The current findings are interesting, said Patel, who was circumspect when it came to interpreting the results because they came from an interim analysis of about half of the patients in this phase II trial.
“It’s a small study,” he said. “We’ve seen a lot of cardioprotective therapies before that in large phase III studies haven’t panned out, but it’s certainly encouraging from what I’ve seen.”
Exposure to Minor Stress
Preconditioning, as a concept, involves exposure to minor stressors to protect against future damage. Remote ischemic preconditioning—induction of brief periods of ischemia using a sphygmomanometer on the arm or leg—has been tested in recent decades, although it hasn’t worked very well, Lamy said.
RBT-1 represents a pharmacologic alternative to protect against damage among multiple organs. It’s designed to elicit antioxidant, anti-inflammatory, and iron-scavenging effects.
In the START trial, conducted across multiple centers in the United States, Canada, and Australia, RBT-1 was tested in patients undergoing elective CABG and/or valve surgery on cardiopulmonary bypass, with the treatment given 24 to 48 hours before the operation. There were three randomized groups, each with 42 patients:
- Low-dose RBT-1 (45 mg SnPP/240 mg FeS)
- High-dose RBT-1 (90 mg SnPP/240 mg FeS)
Lamy presented an interim analysis of the trial that included 60 patients for efficacy (they received the study drug and underwent surgery without delay) and 63 for safety (they received the study drug).
Overall, mean patient age was about 66 years, and 76% of participants were men. About half underwent CABG alone, 25% valve surgery alone, and 25% both. Mean duration of surgery was about 4.8 hours, and mean time on pump was about 1.9 hours, with similar figures in each group.
The primary endpoint was the preconditioning response based on three plasma biomarkers—heme oxygenase-1, ferritin, and interleukin-10. Mean composite biomarker response was significantly higher for both the high and low dose of RBT-1 compared with placebo (P < 0.0001 for both). There were significant increases for each of the three biomarkers with RBT-1 versus placebo (P < 0.01 for all).
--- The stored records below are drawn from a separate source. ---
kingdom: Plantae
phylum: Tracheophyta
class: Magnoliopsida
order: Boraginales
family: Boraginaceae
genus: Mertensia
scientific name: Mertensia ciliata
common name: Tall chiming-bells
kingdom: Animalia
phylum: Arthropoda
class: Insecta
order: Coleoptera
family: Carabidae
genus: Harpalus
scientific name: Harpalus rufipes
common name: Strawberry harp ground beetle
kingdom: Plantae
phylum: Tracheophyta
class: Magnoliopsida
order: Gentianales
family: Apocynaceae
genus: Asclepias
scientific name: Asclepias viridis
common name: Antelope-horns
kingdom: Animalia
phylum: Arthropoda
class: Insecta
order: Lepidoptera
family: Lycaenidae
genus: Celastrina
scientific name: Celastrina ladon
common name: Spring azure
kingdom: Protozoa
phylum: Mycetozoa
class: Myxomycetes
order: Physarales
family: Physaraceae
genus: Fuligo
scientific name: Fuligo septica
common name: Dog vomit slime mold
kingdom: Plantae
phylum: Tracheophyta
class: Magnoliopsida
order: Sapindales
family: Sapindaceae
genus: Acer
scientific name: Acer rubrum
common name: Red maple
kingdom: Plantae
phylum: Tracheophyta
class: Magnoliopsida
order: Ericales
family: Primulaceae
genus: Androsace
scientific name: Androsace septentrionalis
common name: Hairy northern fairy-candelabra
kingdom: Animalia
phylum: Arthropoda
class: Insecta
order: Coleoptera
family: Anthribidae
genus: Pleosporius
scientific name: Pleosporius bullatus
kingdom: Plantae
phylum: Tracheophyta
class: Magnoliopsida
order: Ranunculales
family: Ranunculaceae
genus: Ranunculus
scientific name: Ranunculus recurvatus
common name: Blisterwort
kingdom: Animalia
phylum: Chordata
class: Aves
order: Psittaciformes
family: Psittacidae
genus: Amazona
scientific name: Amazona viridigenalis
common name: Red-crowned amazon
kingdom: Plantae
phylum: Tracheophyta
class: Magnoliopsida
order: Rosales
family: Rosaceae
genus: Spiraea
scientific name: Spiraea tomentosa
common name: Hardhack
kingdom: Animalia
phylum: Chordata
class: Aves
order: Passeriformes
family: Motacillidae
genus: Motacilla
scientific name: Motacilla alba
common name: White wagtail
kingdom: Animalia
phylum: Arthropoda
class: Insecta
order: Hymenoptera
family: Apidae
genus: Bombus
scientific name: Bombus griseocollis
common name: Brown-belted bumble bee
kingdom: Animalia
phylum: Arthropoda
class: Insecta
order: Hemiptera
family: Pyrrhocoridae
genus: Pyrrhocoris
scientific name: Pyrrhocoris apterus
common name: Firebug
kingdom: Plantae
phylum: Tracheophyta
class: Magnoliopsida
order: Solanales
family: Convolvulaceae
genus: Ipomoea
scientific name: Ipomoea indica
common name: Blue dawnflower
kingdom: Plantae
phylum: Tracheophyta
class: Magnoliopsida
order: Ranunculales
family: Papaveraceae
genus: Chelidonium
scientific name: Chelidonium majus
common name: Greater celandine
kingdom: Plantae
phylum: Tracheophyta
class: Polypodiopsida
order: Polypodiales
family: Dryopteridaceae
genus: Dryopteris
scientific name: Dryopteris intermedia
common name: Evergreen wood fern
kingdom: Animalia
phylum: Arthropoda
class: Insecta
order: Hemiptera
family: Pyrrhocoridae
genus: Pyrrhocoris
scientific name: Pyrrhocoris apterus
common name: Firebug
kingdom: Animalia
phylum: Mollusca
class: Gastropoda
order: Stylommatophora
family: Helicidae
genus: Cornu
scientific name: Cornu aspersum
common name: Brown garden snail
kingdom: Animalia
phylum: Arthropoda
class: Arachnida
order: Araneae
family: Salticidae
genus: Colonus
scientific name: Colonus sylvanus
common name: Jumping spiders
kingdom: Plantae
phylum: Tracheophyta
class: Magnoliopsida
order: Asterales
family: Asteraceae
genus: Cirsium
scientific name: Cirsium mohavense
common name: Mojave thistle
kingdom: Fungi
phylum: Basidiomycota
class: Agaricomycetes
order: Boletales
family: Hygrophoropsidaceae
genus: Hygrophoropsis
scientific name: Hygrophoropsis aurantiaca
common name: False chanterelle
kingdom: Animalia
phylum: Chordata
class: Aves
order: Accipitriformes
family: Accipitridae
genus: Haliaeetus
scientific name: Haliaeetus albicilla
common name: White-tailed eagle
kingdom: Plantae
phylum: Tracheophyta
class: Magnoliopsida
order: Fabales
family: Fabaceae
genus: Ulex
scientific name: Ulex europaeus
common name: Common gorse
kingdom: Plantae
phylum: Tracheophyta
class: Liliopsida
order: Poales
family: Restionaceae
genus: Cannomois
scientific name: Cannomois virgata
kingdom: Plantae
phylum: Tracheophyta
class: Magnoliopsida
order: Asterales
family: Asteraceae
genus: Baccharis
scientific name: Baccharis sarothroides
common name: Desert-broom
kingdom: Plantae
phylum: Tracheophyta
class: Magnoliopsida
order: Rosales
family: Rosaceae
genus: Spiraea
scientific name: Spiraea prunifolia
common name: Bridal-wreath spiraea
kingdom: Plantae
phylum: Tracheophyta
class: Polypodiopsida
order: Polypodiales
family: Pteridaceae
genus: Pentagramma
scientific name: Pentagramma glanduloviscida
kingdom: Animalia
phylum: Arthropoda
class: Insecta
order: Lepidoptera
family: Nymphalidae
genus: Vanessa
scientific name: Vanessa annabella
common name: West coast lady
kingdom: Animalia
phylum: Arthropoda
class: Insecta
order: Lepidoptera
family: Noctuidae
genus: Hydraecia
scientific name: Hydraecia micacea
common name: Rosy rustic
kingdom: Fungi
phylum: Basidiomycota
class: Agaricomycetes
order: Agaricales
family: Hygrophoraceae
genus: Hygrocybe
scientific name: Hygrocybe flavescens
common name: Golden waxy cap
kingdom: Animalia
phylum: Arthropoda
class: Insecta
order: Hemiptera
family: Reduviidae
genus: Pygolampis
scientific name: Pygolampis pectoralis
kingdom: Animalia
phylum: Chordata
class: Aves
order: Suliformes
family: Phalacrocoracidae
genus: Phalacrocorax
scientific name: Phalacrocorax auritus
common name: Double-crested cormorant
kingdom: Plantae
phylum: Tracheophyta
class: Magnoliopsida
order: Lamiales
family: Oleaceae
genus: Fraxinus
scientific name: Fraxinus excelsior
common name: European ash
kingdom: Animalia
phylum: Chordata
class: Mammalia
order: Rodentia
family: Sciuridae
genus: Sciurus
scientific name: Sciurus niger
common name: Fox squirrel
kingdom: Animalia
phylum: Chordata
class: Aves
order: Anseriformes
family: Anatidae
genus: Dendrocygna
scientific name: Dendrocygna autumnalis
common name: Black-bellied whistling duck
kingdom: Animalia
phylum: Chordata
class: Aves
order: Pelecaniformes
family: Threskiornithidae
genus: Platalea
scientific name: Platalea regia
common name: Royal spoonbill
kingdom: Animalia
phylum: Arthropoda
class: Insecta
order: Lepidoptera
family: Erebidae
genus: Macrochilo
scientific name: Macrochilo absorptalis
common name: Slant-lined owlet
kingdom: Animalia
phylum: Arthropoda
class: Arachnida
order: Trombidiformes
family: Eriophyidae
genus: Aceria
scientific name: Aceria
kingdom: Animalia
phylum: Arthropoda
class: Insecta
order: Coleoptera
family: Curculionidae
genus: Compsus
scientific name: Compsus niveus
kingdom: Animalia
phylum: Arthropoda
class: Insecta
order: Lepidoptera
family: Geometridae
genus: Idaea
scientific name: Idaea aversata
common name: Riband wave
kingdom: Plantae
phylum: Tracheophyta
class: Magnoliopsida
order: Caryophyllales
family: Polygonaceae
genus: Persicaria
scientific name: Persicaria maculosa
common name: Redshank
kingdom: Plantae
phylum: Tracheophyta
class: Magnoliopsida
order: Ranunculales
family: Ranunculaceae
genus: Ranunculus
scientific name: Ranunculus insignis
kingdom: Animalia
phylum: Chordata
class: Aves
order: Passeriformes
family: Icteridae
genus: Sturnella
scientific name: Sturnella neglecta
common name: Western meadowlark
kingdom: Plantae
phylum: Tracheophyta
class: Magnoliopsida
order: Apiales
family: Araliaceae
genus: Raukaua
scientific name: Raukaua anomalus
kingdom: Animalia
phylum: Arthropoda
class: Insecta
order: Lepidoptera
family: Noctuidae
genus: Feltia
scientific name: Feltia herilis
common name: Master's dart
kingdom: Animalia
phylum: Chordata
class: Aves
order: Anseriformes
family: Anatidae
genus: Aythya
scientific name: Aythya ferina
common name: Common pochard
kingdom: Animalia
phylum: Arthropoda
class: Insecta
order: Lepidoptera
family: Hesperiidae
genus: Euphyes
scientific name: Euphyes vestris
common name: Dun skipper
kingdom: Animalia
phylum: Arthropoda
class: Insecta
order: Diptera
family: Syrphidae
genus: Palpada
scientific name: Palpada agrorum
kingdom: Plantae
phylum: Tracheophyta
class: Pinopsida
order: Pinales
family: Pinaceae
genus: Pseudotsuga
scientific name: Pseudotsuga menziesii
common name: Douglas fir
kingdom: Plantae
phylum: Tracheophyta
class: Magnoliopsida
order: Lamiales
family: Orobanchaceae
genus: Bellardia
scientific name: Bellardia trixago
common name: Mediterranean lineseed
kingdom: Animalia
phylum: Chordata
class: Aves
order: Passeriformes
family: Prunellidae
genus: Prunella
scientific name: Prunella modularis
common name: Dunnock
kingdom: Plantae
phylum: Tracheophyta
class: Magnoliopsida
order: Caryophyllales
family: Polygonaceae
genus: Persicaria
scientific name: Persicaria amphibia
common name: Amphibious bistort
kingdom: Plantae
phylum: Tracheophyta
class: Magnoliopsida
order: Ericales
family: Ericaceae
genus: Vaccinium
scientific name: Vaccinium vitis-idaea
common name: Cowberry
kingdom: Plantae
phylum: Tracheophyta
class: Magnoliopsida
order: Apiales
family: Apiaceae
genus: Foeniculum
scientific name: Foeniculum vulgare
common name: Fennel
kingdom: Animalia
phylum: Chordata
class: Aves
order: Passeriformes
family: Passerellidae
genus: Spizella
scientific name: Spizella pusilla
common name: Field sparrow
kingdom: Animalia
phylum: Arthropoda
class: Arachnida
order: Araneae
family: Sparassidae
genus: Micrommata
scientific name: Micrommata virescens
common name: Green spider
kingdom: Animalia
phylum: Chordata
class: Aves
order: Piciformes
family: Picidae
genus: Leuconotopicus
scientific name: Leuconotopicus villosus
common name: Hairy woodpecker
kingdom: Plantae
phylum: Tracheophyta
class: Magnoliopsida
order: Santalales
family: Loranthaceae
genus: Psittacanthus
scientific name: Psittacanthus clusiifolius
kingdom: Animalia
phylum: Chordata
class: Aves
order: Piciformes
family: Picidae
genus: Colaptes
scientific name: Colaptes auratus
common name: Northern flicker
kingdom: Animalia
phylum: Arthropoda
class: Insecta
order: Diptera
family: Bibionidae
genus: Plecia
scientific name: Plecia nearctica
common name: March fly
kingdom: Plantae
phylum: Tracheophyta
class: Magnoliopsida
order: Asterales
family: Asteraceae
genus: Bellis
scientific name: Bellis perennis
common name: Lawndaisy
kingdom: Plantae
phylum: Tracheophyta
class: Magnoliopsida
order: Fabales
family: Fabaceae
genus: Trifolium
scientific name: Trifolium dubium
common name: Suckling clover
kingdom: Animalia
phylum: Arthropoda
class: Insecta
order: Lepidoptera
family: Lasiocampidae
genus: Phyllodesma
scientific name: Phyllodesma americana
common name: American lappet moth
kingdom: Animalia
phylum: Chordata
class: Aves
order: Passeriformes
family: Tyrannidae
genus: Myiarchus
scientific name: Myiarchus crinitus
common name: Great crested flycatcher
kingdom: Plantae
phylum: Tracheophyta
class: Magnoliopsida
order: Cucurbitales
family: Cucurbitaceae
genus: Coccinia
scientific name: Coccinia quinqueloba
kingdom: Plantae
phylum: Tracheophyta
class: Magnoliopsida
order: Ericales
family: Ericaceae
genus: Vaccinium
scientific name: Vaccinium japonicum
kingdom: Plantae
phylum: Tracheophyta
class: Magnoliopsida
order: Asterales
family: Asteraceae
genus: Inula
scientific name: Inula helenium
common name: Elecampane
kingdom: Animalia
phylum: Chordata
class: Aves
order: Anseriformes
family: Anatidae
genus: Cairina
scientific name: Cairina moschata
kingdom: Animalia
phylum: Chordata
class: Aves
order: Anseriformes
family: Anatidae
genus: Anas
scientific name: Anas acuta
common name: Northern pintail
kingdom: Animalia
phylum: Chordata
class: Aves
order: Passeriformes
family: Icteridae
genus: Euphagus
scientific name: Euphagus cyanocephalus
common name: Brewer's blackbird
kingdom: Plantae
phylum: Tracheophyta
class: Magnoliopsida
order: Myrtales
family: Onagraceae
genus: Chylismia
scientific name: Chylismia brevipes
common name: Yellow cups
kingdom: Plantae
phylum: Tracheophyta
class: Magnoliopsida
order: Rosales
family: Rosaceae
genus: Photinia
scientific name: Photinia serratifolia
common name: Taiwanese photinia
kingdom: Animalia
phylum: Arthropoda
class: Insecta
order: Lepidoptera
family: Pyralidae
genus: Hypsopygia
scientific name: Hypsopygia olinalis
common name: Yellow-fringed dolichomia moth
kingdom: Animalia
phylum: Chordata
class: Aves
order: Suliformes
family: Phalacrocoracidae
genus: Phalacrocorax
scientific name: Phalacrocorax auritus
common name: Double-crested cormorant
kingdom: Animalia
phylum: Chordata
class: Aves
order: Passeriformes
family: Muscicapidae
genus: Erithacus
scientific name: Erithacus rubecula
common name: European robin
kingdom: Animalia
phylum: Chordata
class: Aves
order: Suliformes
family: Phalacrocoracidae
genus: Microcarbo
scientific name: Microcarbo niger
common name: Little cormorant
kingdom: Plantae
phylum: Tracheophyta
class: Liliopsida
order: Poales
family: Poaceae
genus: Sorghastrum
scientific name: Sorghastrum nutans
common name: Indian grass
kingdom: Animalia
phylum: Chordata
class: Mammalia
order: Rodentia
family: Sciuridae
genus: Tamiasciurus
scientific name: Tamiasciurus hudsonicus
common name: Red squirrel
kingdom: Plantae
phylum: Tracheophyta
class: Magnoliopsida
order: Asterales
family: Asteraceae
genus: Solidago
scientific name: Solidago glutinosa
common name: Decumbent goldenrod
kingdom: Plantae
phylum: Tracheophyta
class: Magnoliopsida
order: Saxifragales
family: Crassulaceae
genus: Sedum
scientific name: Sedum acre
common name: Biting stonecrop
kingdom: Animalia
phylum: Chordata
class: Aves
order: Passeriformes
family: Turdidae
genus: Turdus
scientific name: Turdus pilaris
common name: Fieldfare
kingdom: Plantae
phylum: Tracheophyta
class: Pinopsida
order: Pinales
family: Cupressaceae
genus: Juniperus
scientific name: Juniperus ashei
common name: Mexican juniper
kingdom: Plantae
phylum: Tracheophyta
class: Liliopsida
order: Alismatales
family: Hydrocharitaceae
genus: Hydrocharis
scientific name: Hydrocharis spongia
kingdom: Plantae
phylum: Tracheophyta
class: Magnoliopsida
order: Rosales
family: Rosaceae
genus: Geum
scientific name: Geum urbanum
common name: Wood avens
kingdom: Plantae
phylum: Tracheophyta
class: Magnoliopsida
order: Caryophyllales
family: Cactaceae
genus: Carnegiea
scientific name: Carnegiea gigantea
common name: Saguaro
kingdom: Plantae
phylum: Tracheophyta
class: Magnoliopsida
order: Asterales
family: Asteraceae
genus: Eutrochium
Several secondary outcomes favored RBT-1 (high and low doses combined), as well:
- Mean ventilator time (1.1 vs 3.2 days)
- Mean ICU days (2.7 vs 7.0 days)
- Acute kidney injury (13% vs 27%)
- Major adverse kidney events at 30 days (5% vs 23%)
- Readmissions at 30 days (3% vs 32%)
Safety was also very good, Lamy said, with adverse events mostly related to photosensitivity.
Patel said it’s encouraging that both the biomarker changes and the clinical outcomes are going in the right direction, indicating a possible benefit of RBT-1, although he noted that some of the findings could be due to chance related to small numbers.
The biomarkers tested in this study correlate with clinical outcomes, but it’s critical to determine in phase III studies whether therapies designed to modulate them have any other effects that could influence how patients fare one way or another, he indicated.
If the full phase II results remain consistent with the interim analysis presented by Lamy, there should be enough to move to phase III, Patel suggested.
And taking a broader look, he said, “I’m encouraged that we continue to do studies to look to see if we can improve patients undergoing cardiovascular procedures—namely, bypass surgery—where there is a significant up-front risk for our patients.”
Lamy A. Interim results of a phase 2 study with RBT-1 evaluating postoperative course in patients undergoing elective CABG/valve surgery on cardiopulmonary bypass. Presented at: AHA 2022. November 6, 2022. Chicago, IL.
- The START trial was sponsored by Renibus Therapeutics.
- Lamy reports no relevant conflicts of interest.